#### Material to process:
◇ ◇ ◇ ◇

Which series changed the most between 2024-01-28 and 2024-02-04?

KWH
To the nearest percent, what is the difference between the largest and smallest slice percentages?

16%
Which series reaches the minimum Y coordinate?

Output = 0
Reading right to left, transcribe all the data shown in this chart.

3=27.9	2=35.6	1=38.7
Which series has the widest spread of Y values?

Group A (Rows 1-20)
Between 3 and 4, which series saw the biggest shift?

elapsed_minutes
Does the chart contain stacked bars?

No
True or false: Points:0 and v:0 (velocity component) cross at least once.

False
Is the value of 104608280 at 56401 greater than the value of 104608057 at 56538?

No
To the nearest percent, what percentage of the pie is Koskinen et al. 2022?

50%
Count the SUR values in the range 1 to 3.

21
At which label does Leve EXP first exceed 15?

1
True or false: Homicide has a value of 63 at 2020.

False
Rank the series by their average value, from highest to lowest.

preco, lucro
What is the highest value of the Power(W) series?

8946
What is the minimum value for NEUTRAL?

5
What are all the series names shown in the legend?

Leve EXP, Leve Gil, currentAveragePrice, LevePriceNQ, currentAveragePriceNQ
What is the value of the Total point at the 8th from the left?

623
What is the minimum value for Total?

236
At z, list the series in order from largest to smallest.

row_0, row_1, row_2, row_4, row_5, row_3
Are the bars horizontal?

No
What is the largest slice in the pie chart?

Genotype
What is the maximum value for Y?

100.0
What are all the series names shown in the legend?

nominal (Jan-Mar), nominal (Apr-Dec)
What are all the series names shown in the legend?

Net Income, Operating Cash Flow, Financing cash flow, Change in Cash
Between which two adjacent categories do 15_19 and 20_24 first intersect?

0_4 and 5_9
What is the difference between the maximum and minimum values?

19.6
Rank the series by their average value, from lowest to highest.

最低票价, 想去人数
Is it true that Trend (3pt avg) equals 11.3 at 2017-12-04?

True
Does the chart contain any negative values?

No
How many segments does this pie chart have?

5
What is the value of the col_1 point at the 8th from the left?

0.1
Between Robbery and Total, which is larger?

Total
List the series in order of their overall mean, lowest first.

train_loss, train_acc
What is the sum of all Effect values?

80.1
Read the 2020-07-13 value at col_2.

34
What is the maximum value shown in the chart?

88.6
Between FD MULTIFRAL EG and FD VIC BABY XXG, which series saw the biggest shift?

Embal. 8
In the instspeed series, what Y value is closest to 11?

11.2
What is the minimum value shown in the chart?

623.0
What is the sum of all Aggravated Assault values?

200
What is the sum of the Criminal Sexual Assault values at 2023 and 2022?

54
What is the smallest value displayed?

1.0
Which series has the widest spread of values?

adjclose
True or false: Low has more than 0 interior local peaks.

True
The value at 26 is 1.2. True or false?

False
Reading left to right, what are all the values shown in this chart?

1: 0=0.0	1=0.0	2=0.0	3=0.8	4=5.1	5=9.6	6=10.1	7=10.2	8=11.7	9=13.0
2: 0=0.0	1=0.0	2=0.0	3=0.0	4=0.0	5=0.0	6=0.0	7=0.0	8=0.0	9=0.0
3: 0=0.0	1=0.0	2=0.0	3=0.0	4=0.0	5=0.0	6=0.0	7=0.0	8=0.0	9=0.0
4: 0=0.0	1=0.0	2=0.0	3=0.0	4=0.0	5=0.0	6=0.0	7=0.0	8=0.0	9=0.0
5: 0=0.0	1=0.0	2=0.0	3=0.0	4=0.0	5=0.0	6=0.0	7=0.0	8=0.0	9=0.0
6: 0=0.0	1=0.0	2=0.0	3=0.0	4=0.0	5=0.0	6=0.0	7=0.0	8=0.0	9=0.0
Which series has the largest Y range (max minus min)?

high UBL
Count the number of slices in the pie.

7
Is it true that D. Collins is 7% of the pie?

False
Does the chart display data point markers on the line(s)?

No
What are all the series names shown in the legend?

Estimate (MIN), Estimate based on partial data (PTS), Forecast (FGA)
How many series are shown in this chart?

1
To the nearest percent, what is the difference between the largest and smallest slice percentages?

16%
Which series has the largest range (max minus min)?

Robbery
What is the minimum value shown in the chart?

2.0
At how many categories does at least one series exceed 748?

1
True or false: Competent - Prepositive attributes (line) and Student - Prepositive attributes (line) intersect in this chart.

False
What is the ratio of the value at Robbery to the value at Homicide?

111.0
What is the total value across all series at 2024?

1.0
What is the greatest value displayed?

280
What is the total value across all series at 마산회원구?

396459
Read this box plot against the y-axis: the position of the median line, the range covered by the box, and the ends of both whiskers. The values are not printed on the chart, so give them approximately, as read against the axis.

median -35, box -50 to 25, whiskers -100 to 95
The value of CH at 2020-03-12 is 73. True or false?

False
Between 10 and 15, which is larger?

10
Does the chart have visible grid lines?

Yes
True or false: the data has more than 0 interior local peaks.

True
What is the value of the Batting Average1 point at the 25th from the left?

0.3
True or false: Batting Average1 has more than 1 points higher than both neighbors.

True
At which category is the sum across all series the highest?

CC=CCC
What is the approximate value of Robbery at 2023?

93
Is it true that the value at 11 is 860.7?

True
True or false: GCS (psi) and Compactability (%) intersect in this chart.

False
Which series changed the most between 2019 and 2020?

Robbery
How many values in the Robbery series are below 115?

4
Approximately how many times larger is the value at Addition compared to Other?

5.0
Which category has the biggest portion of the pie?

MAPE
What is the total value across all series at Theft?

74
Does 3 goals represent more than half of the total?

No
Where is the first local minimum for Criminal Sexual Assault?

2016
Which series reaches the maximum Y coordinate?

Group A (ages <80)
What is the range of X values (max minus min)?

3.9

◇ ◇ ◇ ◇

Format every line of the records above as a Markdown table with two columns, No. and Text. Number the rows in order and leave out the blank lines.

| No. | Text |
|---|---|
| 1 | Which series changed the most between 2024-01-28 and 2024-02-04? |
| 2 | KWH |
| 3 | To the nearest percent, what is the difference between the largest and smallest slice percentages? |
| 4 | 16% |
| 5 | Which series reaches the minimum Y coordinate? |
| 6 | Output = 0 |
| 7 | Reading right to left, transcribe all the data shown in this chart. |
| 8 | 3=27.9	2=35.6	1=38.7 |
| 9 | Which series has the widest spread of Y values? |
| 10 | Group A (Rows 1-20) |
| 11 | Between 3 and 4, which series saw the biggest shift? |
| 12 | elapsed_minutes |
| 13 | Does the chart contain stacked bars? |
| 14 | No |
| 15 | True or false: Points:0 and v:0 (velocity component) cross at least once. |
| 16 | False |
| 17 | Is the value of 104608280 at 56401 greater than the value of 104608057 at 56538? |
| 18 | No |
| 19 | To the nearest percent, what percentage of the pie is Koskinen et al. 2022? |
| 20 | 50% |
| 21 | Count the SUR values in the range 1 to 3. |
| 22 | 21 |
| 23 | At which label does Leve EXP first exceed 15? |
| 24 | 1 |
| 25 | True or false: Homicide has a value of 63 at 2020. |
| 26 | False |
| 27 | Rank the series by their average value, from highest to lowest. |
| 28 | preco, lucro |
| 29 | What is the highest value of the Power(W) series? |
| 30 | 8946 |
| 31 | What is the minimum value for NEUTRAL? |
| 32 | 5 |
| 33 | What are all the series names shown in the legend? |
| 34 | Leve EXP, Leve Gil, currentAveragePrice, LevePriceNQ, currentAveragePriceNQ |
| 35 | What is the value of the Total point at the 8th from the left? |
| 36 | 623 |
| 37 | What is the minimum value for Total? |
| 38 | 236 |
| 39 | At z, list the series in order from largest to smallest. |
| 40 | row_0, row_1, row_2, row_4, row_5, row_3 |
| 41 | Are the bars horizontal? |
| 42 | No |
| 43 | What is the largest slice in the pie chart? |
| 44 | Genotype |
| 45 | What is the maximum value for Y? |
| 46 | 100.0 |
| 47 | What are all the series names shown in the legend? |
| 48 | nominal (Jan-Mar), nominal (Apr-Dec) |
| 49 | What are all the series names shown in the legend? |
| 50 | Net Income, Operating Cash Flow, Financing cash flow, Change in Cash |
| 51 | Between which two adjacent categories do 15_19 and 20_24 first intersect? |
| 52 | 0_4 and 5_9 |
| 53 | What is the difference between the maximum and minimum values? |
| 54 | 19.6 |
| 55 | Rank the series by their average value, from lowest to highest. |
| 56 | 最低票价, 想去人数 |
| 57 | Is it true that Trend (3pt avg) equals 11.3 at 2017-12-04? |
| 58 | True |
| 59 | Does the chart contain any negative values? |
| 60 | No |
| 61 | How many segments does this pie chart have? |
| 62 | 5 |
| 63 | What is the value of the col_1 point at the 8th from the left? |
| 64 | 0.1 |
| 65 | Between Robbery and Total, which is larger? |
| 66 | Total |
| 67 | List the series in order of their overall mean, lowest first. |
| 68 | train_loss, train_acc |
| 69 | What is the sum of all Effect values? |
| 70 | 80.1 |
| 71 | Read the 2020-07-13 value at col_2. |
| 72 | 34 |
| 73 | What is the maximum value shown in the chart? |
| 74 | 88.6 |
| 75 | Between FD MULTIFRAL EG and FD VIC BABY XXG, which series saw the biggest shift? |
| 76 | Embal. 8 |
| 77 | In the instspeed series, what Y value is closest to 11? |
| 78 | 11.2 |
| 79 | What is the minimum value shown in the chart? |
| 80 | 623.0 |
| 81 | What is the sum of all Aggravated Assault values? |
| 82 | 200 |
| 83 | What is the sum of the Criminal Sexual Assault values at 2023 and 2022? |
| 84 | 54 |
| 85 | What is the smallest value displayed? |
| 86 | 1.0 |
| 87 | Which series has the widest spread of values? |
| 88 | adjclose |
| 89 | True or false: Low has more than 0 interior local peaks. |
| 90 | True |
| 91 | The value at 26 is 1.2. True or false? |
| 92 | False |
| 93 | Reading left to right, what are all the values shown in this chart? |
| 94 | 1: 0=0.0	1=0.0	2=0.0	3=0.8	4=5.1	5=9.6	6=10.1	7=10.2	8=11.7	9=13.0 |
| 95 | 2: 0=0.0	1=0.0	2=0.0	3=0.0	4=0.0	5=0.0	6=0.0	7=0.0	8=0.0	9=0.0 |
| 96 | 3: 0=0.0	1=0.0	2=0.0	3=0.0	4=0.0	5=0.0	6=0.0	7=0.0	8=0.0	9=0.0 |
| 97 | 4: 0=0.0	1=0.0	2=0.0	3=0.0	4=0.0	5=0.0	6=0.0	7=0.0	8=0.0	9=0.0 |
| 98 | 5: 0=0.0	1=0.0	2=0.0	3=0.0	4=0.0	5=0.0	6=0.0	7=0.0	8=0.0	9=0.0 |
| 99 | 6: 0=0.0	1=0.0	2=0.0	3=0.0	4=0.0	5=0.0	6=0.0	7=0.0	8=0.0	9=0.0 |
| 100 | Which series has the largest Y range (max minus min)? |
| 101 | high UBL |
| 102 | Count the number of slices in the pie. |
| 103 | 7 |
| 104 | Is it true that D. Collins is 7% of the pie? |
| 105 | False |
| 106 | Does the chart display data point markers on the line(s)? |
| 107 | No |
| 108 | What are all the series names shown in the legend? |
| 109 | Estimate (MIN), Estimate based on partial data (PTS), Forecast (FGA) |
| 110 | How many series are shown in this chart? |
| 111 | 1 |
| 112 | To the nearest percent, what is the difference between the largest and smallest slice percentages? |
| 113 | 16% |
| 114 | Which series has the largest range (max minus min)? |
| 115 | Robbery |
| 116 | What is the minimum value shown in the chart? |
| 117 | 2.0 |
| 118 | At how many categories does at least one series exceed 748? |
| 119 | 1 |
| 120 | True or false: Competent - Prepositive attributes (line) and Student - Prepositive attributes (line) intersect in this chart. |
| 121 | False |
| 122 | What is the ratio of the value at Robbery to the value at Homicide? |
| 123 | 111.0 |
| 124 | What is the total value across all series at 2024? |
| 125 | 1.0 |
| 126 | What is the greatest value displayed? |
| 127 | 280 |
| 128 | What is the total value across all series at 마산회원구? |
| 129 | 396459 |
| 130 | Read this box plot against the y-axis: the position of the median line, the range covered by the box, and the ends of both whiskers. The values are not printed on the chart, so give them approximately, as read against the axis. |
| 131 | median -35, box -50 to 25, whiskers -100 to 95 |
| 132 | The value of CH at 2020-03-12 is 73. True or false? |
| 133 | False |
| 134 | Between 10 and 15, which is larger? |
| 135 | 10 |
| 136 | Does the chart have visible grid lines? |
| 137 | Yes |
| 138 | True or false: the data has more than 0 interior local peaks. |
| 139 | True |
| 140 | What is the value of the Batting Average1 point at the 25th from the left? |
| 141 | 0.3 |
| 142 | True or false: Batting Average1 has more than 1 points higher than both neighbors. |
| 143 | True |
| 144 | At which category is the sum across all series the highest? |
| 145 | CC=CCC |
| 146 | What is the approximate value of Robbery at 2023? |
| 147 | 93 |
| 148 | Is it true that the value at 11 is 860.7? |
| 149 | True |
| 150 | True or false: GCS (psi) and Compactability (%) intersect in this chart. |
| 151 | False |
| 152 | Which series changed the most between 2019 and 2020? |
| 153 | Robbery |
| 154 | How many values in the Robbery series are below 115? |
| 155 | 4 |
| 156 | Approximately how many times larger is the value at Addition compared to Other? |
| 157 | 5.0 |
| 158 | Which category has the biggest portion of the pie? |
| 159 | MAPE |
| 160 | What is the total value across all series at Theft? |
| 161 | 74 |
| 162 | Does 3 goals represent more than half of the total? |
| 163 | No |
| 164 | Where is the first local minimum for Criminal Sexual Assault? |
| 165 | 2016 |
| 166 | Which series reaches the maximum Y coordinate? |
| 167 | Group A (ages <80) |
| 168 | What is the range of X values (max minus min)? |
| 169 | 3.9 |